Neither is the traditional, overtly reactionary Venezuelan right, with a conspicuous coup-making vocation an alternative. Capriles and the old Venezuelan bourgeoisie are only dreaming of recovering their power in order to benefit from acting the direct agents of imperialism. They are not and never will be a solution for the toiling masses. Capriles belongs to a political variant, overtly pro-American that will keep on exploiting the toiling masses the way they do in the provinces under their control (Miranda, Lara and Amazonas). Their aim is to do their best to deliver the Venezuelan oil to the international corporations and to defend the national entrepreneurs.

That is why building a third political space, with class independence and in opposition to both: Maduro and Chavism on one hand and Capriles and the traditional neo-liberal right on the other. And that is so because the only way of solving the structural problems of Venezuelan toiling masses is still the independent organization and mobilization of their own forces.

From this point of view and as part of this battle for the construction of the third space with political independence, it was necessary to pose a proletarian and socialist alternative. This alternative did not exist because a sector of the left, the Party of Socialism and Freedom (linked to the UIT) the only one who was in the legal conditions of doing so refused to fight the battle. This was a serious mistake because, regardless the number of votes that could have been obtained, a political alternative for workers, independent from the big bourgeois blocks, failed to appear.

What is about to happen?

It is still too early to gauge. However, one thing seems to be sure: political instability will go on. The strengthened right will be in better conditions to face up to the Maduro administration, who appears to be challenged and weakened.

This government will have to cope with internal disputes in a PSUV where Diosdado Cabello, President of the Parliament and direct representative of the “boli-bourgeoisie”, faced with the electoral results, has already been raising his voice to demand “deep self-criticism” and that faults have to be sought for “even under every stone” so as not to jeopardise “the Commandant’s heritage”. This is aimed directly against Maduro. With this in the background, Chavez’s successor will have to take heavy measures against the workers and it is more likely than not that the repressive components of his administration will accrue if the forthcoming attacks are responded with resistance from the toiling masses.

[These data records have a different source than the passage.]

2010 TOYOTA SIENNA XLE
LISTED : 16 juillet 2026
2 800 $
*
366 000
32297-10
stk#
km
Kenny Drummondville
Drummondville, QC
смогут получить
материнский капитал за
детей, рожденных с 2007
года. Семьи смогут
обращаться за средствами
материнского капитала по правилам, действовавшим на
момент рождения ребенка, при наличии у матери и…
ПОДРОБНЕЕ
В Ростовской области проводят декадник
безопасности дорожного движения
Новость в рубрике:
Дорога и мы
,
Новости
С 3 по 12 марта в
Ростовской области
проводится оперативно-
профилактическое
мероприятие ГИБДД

From the IWL-FI and the UST we shall keep on boosting not only the struggles of the toiling masses but also the need for workers to begin building their own political tool, independent from bureaucrats, “boli-bourgeoisies”, employers and military men. This will be the only way to build the socialism of the workers, the real socialism.


[1] Squalid – a name given to the Anti-Chavez rightist opposition.

[2] Boliburgués – Boliburguesía – a short name to “Bolivarian Bourgeoisie”, it’s a reference to a new type of bourgeoisie stemming out of shady business on state-owned enterprises.